«Умные речи и дурак поймет», как говорится. Не знаю, в этом ли разгадка, или зритель умнее, чем кажется? Если вывести его из рассосредоточенности, указать, куда смотреть, он все начинает понимать не хуже других, по — видимому. Едва появлялась на сцене Казико, зритель преображался. Однажды сидел я в зале во время спектакля, и кто‑то подшутил над фамилией Казико. И тотчас же некий человек в визитке, с пробором, до сих пор не проявлявший признаков жизни, как и подобало пижону тех лет, вдруг с яростью обрушился на обидчика. Он кричал об уважении к актрисе. О том, что Казико — хорошая, старая казачья фамилия. О культуре и об искусстве. Спутники успокаивали его, а он ворчал: «Да нет, в самом деле. Обижают молодую талантливую артистку. Есть предел… некультурности». А играла Казико в какой‑то ничтожной пьеске — никак не могу ее вспомнить. Но такой победительной силой таланта и женственной прелести веяло от нее, что даже несокрушимые пижоны из уцелевших и те проникались почтением к артистке. Вскоре Мачабели бежал, кабаре «Карусель» закрылось. Я не получил своих миллионов. Да они уже исчезали. Помню, как один из актеров рассказывал, что извозчик взял с него тридцать копеек, а может быть, и показывал серебряные деньги. Так и вижу — полутемный угол театра, и актер, улыбаясь недоверчиво, показывает серебряные монетки на ладони. В нэп как‑то и верили, и не очень. (А может быть, это просто игра памяти. Ведь прошел с тех пор тридцать один год. Я говорю не о нэпе, а о монетках на ладони.) Впрочем, именно той весной, кажется, и был отменен двойной курс. Но дело не в этом. Они уехали, и о Казико я только слышал от случая к случаю. Окружен я был актрисами злыми.

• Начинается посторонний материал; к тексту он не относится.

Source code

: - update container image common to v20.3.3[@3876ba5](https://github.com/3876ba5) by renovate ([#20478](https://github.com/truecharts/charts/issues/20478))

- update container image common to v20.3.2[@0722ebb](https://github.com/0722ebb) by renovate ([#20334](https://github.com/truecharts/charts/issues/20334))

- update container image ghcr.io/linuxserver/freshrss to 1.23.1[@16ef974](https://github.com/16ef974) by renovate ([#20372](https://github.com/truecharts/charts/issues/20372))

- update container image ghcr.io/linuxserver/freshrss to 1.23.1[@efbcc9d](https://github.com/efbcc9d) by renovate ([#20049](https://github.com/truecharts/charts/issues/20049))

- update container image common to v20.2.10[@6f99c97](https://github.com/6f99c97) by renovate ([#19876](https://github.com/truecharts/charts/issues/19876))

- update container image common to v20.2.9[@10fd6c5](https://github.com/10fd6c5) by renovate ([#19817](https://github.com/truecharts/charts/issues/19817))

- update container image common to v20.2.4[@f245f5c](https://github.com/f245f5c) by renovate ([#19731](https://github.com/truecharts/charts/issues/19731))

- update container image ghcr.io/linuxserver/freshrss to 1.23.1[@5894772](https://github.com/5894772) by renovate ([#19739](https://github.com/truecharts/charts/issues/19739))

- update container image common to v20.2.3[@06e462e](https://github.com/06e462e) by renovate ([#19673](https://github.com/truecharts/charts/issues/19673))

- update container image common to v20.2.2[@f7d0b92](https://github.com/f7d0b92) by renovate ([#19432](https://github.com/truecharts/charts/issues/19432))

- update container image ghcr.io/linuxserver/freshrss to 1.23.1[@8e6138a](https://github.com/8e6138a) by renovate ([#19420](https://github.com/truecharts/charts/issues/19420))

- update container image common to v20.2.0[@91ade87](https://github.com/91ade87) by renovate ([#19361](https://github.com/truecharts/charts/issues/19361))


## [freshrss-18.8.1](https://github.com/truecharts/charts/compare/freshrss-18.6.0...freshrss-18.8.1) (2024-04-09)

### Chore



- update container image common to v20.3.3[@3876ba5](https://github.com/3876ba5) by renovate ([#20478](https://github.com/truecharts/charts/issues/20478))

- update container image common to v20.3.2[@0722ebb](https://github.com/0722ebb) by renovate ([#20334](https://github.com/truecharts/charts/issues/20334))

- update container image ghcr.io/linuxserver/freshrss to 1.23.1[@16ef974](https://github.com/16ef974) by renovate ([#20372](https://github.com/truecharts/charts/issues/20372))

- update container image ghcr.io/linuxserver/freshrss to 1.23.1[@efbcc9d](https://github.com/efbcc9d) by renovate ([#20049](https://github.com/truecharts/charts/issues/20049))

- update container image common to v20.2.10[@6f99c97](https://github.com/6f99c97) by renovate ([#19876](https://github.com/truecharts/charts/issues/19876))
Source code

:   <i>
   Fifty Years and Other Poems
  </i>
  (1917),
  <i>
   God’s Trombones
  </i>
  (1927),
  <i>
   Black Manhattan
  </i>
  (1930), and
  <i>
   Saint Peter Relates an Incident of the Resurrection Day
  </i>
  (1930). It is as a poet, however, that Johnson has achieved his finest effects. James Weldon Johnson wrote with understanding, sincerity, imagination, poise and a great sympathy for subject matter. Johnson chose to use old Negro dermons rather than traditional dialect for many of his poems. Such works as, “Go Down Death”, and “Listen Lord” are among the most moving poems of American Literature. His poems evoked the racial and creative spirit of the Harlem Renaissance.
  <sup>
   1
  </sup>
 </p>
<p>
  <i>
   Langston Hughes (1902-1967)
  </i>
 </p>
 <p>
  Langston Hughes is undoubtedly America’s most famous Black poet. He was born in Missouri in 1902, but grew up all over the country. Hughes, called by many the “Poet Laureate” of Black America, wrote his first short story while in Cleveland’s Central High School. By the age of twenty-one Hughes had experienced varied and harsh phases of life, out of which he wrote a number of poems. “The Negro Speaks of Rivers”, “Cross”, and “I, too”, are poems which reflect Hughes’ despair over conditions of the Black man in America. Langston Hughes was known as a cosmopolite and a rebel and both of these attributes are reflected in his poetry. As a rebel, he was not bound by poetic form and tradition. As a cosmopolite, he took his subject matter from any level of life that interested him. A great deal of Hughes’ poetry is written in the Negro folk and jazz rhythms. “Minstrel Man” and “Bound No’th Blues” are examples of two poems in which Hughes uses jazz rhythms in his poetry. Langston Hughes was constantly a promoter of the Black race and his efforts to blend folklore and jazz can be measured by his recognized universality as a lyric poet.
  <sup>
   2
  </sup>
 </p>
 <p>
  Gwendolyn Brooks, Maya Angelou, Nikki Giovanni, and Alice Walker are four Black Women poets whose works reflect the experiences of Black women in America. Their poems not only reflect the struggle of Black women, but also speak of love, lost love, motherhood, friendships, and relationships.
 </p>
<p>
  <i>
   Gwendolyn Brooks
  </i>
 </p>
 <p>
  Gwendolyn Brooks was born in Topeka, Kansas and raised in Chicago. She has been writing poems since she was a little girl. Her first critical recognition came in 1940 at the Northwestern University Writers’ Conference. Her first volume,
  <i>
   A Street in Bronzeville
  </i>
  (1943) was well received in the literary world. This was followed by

Продолжаю рассказывать о Казико. В двадцатые годы всё бывали у нас актрисы, полные яда, склонные произносить смертные приговоры. И ни разу не нападали на Казико. Напротив — похвалили за то, что не осталась она в Ленинграде, а уехала в провинцию, где играет с успехом таким, что и в Ленинграде об этом говорят. Однажды услышал я, что у нее роман с неким человеком. И она путешествует со своим возлюбленным по Крыму. И что‑то, к моему удивлению, больно кольнуло меня. Жил я в те годы связанно, робко, а тут пахнуло на меня вдруг свободой. И явственное чувство ревности. Все тот же тесный круг привел к тому, что я познакомился с Казико. Но не близко. И каждый раз, когда я видел ее на сцене, — удивлялся и радовался. А однажды на концерте объявили, что Казико будет читать Пушкина. Я испугался, но опять — словно подарок. Она нашла общее чувство стихотворения. И не топила его выразительностью.
И вот пришла война. Казико еще в 28, кажется, году вернулась в Ленинград в Большой драматический театр. С огромным успехом выступила в «Разломе»[1]. И осталась в этом театре. И вместе с ним эвакуировалась в Киров областной, куда попали и мы. Большой драматический театр состоял из нескольких наслоений: монаховское, группа Дикого[2], и так далее, и прочее. Друг друга они настолько презирали, что даже и не ссорились. В Кирове утонули в бытовых делах с темпераментом, воистину актерским. А Казико держалась в стороне. Это время совпало с трудным для нее актерским ощущением: она теряла уверенность в себе. Молодость уходила. Театр, чтобы поднять сборы, поставил «Трактирщицу»[3]. Казико в Мирандолине успеха не имела. Что товарищи по работе отнесли целиком на ее вину, забыв о количестве репетиций и прочих обстоятельствах. Жила она в том же актерском доме, деревянном, двухэтажном, что и мы. Таскала во второй этаж дрова вязанками, стряпала, бегала на рынок.
Есть ощущение, знакомое каждому. Ты погасил летом свет, думаешь уснуть, но мешает сухой шорох и сухие удары о стену. Это ночная бабочка мечется по комнате. Что тебе до ее горя? Но она бьется головой о стену с непонятной для ее почти невесомого тельца силой. Ты зажигаешь свет. И она уходит к абажуру лампы под самым потолком, серая, короткокрылая. Может, это и не бабочка вовсе, а ты так и не удосужился ча всю свою долгую жизнь спросить, как ее зовут. Если удастся тебе поймать ее, то так отчаянно бьется она о твои ладони и уходит так круто вниз, когда бросаешь ты ее за форточку, что так ты и не знаешь, отпустил ты ее на свободу или окончательно погубил. И некоторое время не оставляет тебя суховатое и сероватое, как само насекомое, ощущение неудачи — неведомо чьей — и собственной твоей неумелости.